Jackie Chan believes that the Chinese people need to be controlled! He's beffudled about democracy. He doesn't know about freedom.
Speaking at the Boao Forum in southern China, Chan said this: "I'm not sure if it is good to have freedom or not. I'm really confused now. If you are too free, you are like the way Hong Kong is now. It's very chaotic. Taiwan is also chaotic."
And this: "I'm gradually beginning to feel that we Chinese need to be controlled. If we are not being controlled, we'll just do what we want."
The Chinese audience loved it.
Now. there are a lot of reactions you could have to this. There's the "Jackie Chan is self-hating Chinese" reaction. This erudite post sums that up. There's the cynical take. Chan's latest movie, Shinjuku, is not being distributed in China because it's too violent so maybe he's kowtowing to China's censors. (His next project is a comedy, directed by a mainlander.)
My reaction, however, is this: Chan is just saying what a lot of other rich Chinese feel. In the 20 years since Tiananmen, Chinese society has changed enormously. One of the most astounding ways has been in the return of a class society and in the disdain with which China's rich view China's poor.

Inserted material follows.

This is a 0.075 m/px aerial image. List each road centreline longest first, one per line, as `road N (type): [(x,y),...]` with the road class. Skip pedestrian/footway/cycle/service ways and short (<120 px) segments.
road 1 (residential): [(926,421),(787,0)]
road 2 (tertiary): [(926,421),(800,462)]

When Chan was saying Chinese need to be "controlled," to be sure, he was speaking about the poor. He didn't have to say it, But that's what the audience at Boao heard and that's why they cheered him on. Anyone who has conversations of depth with members of China's elite has heard this argument before. "The quality of the average Chinese is too low," the line goes. (Zhongguoren de suzhi tai di le.) "So of course we can't have full freedom."
Of course, the elite have become increasingly free. But they also increasingly rely on the instruments of state to maintain those freedoms and to maintain their advantages over China's hoi polloi. Chan is happy, no doubt, that Communism is dead, but he likes the fact that the Communist Party is safeguarding the interests of the well-heeled.